▶ [Brano del documento]
>>>

Primarie, the day after: Zingaretti vola a Torino da Chiamparino per chiedere lo sblocco dei cantieri Tav
E allora il Pd? Allora, alle primarie, ha vinto Zingaretti che, dopo nemmeno 24 ore, ha fatto capire da che parte sta. Dalla parte del Tav. E adesso chi glielo spiega a tutti quelli che speravano fosse una svolta a sinistra del partito erede di Pci e Dc? A chi, dal fianco sinistro che Smeriglio ha edificato a misura di Zingaretti, vuole far credere che dalle primarie possa giungere lo stimolo per un “campo largo” «per connettere comunità che già costruiscono l’alternativa».
La sera prima ha dedicato la vittoria alla ragazzina svedese che sta svegliando il mondo sulla catastrofe climatica e il giorno appresso Nicola è partito per Torino dove ha parlato di Tav, infrastrutture, cantieri, indotto, imprese, posti di lavoro – in perfetta sintonia con Landini che, infatti, si congratula per la vittoria. «Se il buongiorno si vede dal mattino non possiamo che constatare che prevale la continuità – ha commentato Maurizio Acerbo, segretario del Prc – se il primo atto è il sostegno all’isterica campagna per la Tav in Val di Susa, davvero appare come meramente pubblicitario il messaggio ai giovani che lottano per la salvezza del pianeta».

<<<

▶ [Consegna 1]
Rispondi alle seguenti domande basandoti sull'articolo sulle primarie del Pd.
(a) In quale città si è recato Zingaretti il giorno dopo la vittoria?
(b) A chi ha dedicato la vittoria la sera prima?
(c) Quale carica ricopre Maurizio Acerbo?
▶ [Consegna 2] Riscrivi sotto forma di elenco puntato il paragrafo dell'articolo sulle primarie del Pd che inizia con "La sera prima ha dedicato", conservandone i fatti principali.

▶ [Dati forniti]
>>>

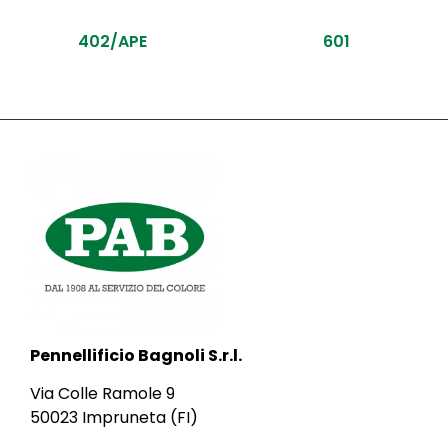
402/APE
601
Pennellificio Bagnoli S.r.l.
Via Colle Ramole 9
50023 Impruneta (FI)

<<<

▶ [Risposta all'esercizio 1]
(a) A Torino.
(b) Alla ragazzina svedese che sta svegliando il mondo sulla catastrofe climatica.
(c) È segretario del Prc.

▶ [Risposta all'esercizio 2]
- La sera prima Zingaretti ha dedicato la vittoria alla ragazzina svedese che sta svegliando il mondo sulla catastrofe climatica.
- Il giorno dopo è partito per Torino, dove ha parlato di Tav, infrastrutture, cantieri, indotto, imprese e posti di lavoro.
- Landini, in perfetta sintonia con questi temi, si è congratulato per la vittoria.
- Maurizio Acerbo, segretario del Prc, ha commentato che prevale la continuità.
- Secondo Acerbo, se il primo atto è il sostegno alla campagna per la Tav in Val di Susa, il messaggio ai giovani che lottano per la salvezza del pianeta appare meramente pubblicitario.